Flock was ranked 23rd on the checklist, between safety operations platform Arctic Wolf and AI knowledge infrastructure agency VAST knowledge. OpenAI took the highest spot. The checklist exhibits Flock valued at S7.5 billion with about 1,500 staff.
Based in 2017, Flock Security has grown quickly from a startup right into a surveillance tech powerhouse, now boasting greater than 80,000 cameras throughout U.S. cities, Forbes reported. The corporate’s AI-powered license plate readers, gunshot detectors and, most just lately, American-made drones, are built-in into regulation enforcement operations in 49 states, a attain that CEO Garrett Langley believes might assist “eradicate nearly all crime” inside a decade.

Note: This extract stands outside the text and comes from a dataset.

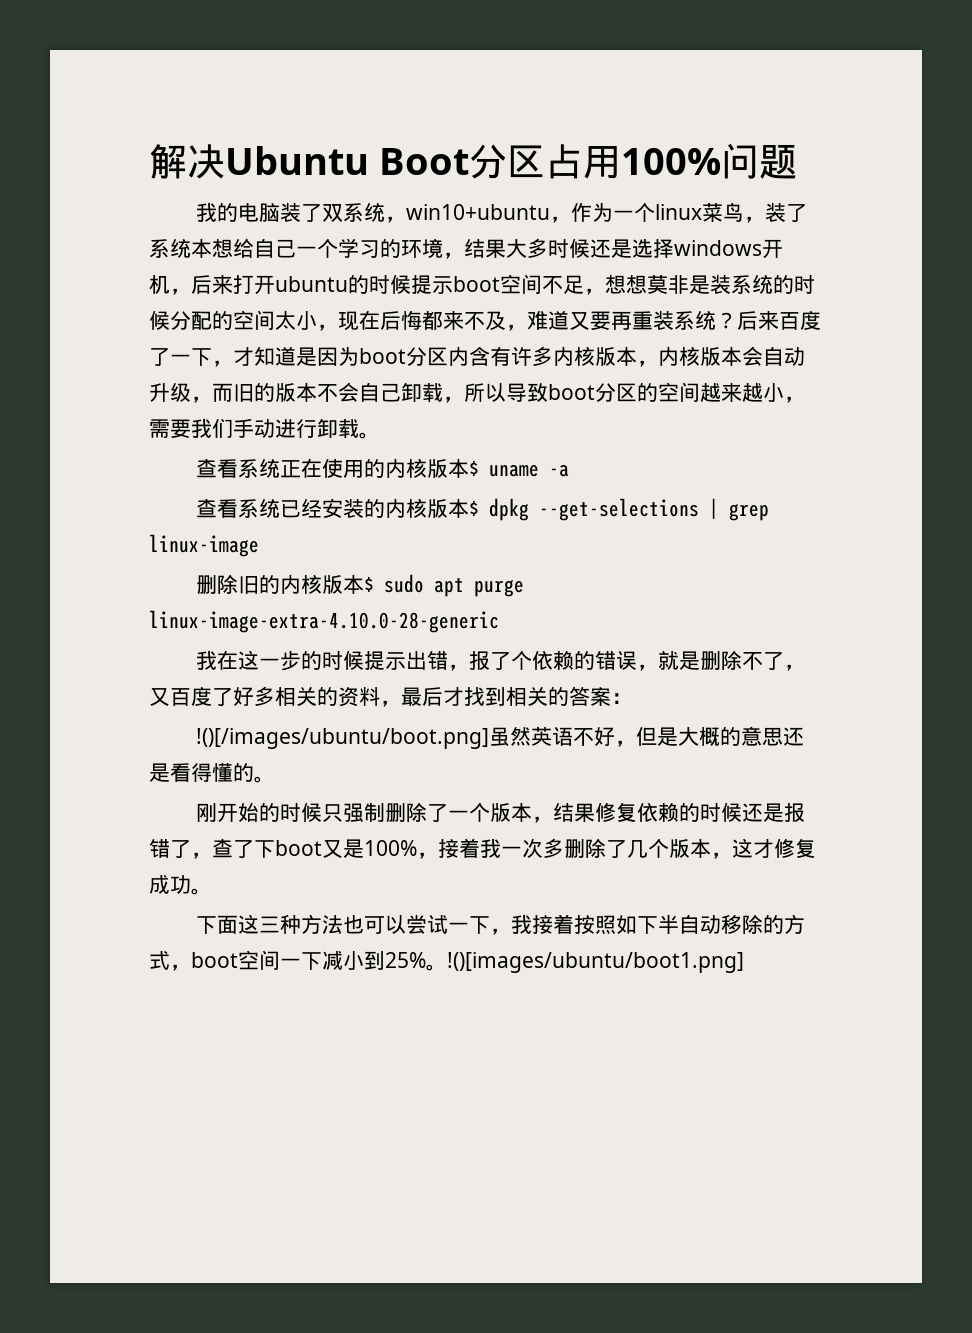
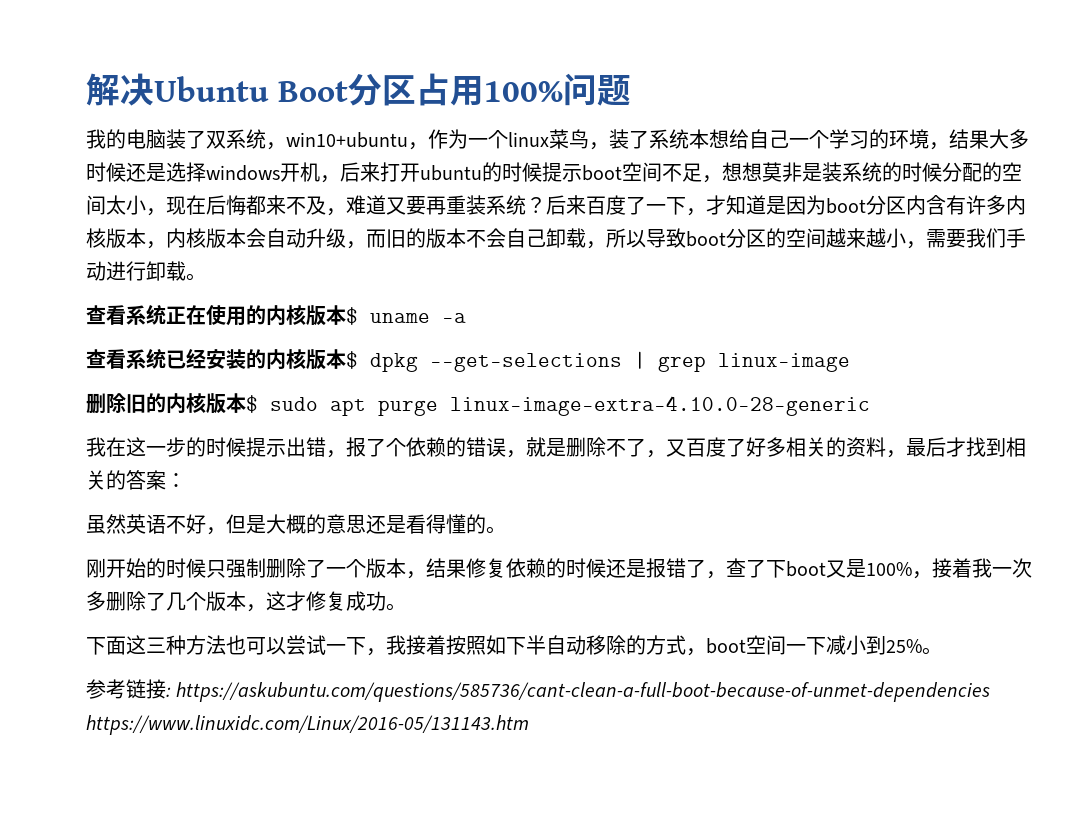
[196,728,490,749] !()[/images/ubuntu/boot.png] -> (186, 480) none
[447,952,744,973] !()[images/ubuntu/boot1.png] -> [86,679,991,702] [86,715,529,735] // 参考链接: https://askubuntu.com/questions/585736/cant-clean-a-full-boot-because-of-unmet-dependencies https://www.linuxidc.com/Linux/2016-05/131143.htm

Langley’s imaginative and prescient: a data-driven, always-on safety internet overlaying the nation.
“We will have a crime-free metropolis and civil liberties,” Langley instructed Forbes. “We will have all of it.”
A rising affect in regulation enforcement
Flock’s surveillance infrastructure already helps remedy an estimated 1 million crimes per 12 months, in response to Langley. Its prospects embody 5,000 regulation enforcement businesses, 1,000 companies like FedEx and Lowe’s, in addition to owners associations, faculties and spiritual organizations, such because the Jewish Federation of Larger Atlanta, which put in 64 Flock cameras after a spike in antisemitic threats.
Every digital camera prices $3,000–$3,500, with recurring charges for entry to FlockOS, the corporate’s platform that lets customers entry and analyze real-time footage by way of desktop or cell app, in accordance Forbes. For instance, the Dunwoody PD in Georgia spends roughly $500,000 a 12 months on its Flock system, together with 105 cameras, a DJI drone and software program.
In August 2025, Flock’s personal U.S.-made drones shall be deployed. Constructed at a $10 million manufacturing unit close to Atlanta, these autonomous drones are designed to problem Chinese language drone large DJI, which dominates the police drone market. States like Florida have already moved to ban Chinese language-made drones in regulation enforcement, giving Flock a gap.
Nova: AI and surveillance, amplified
Flock’s most bold venture is Nova, a strong AI platform developed from the February 2025 acquisition of Lucidus, a Nashville startup, in response to Forbes. Nova goals to combine private and non-private knowledge, together with drone footage, property data, social safety information and credit score histories, to assist regulation enforcement remedy crimes quicker.
“Let’s construct a greater metropolis collectively”
Flock’s ambitions don’t cease at crime prevention. Langley sees a future the place its cameras additionally assist cities detect potholes, handle visitors and optimize public providers.
“We’ve received all these Flock cameras deployed from a felony perspective,” he says. “Why would we not then stroll right down to the general public works division and say, ‘Cease sending individuals out to search for potholes. I’ve all that knowledge.’”
Flock’s nonstop growth, its agency perception in expertise as a cure-all, and its rising community of surveillance instruments have earned it a high spot on Forbes’ 2025 Cloud 100 checklist. With $300 million in estimated 2024 gross sales and $275 million in new enterprise capital, Langley’s aim to show Flock right into a $100 billion enterprise isn’t far-fetched.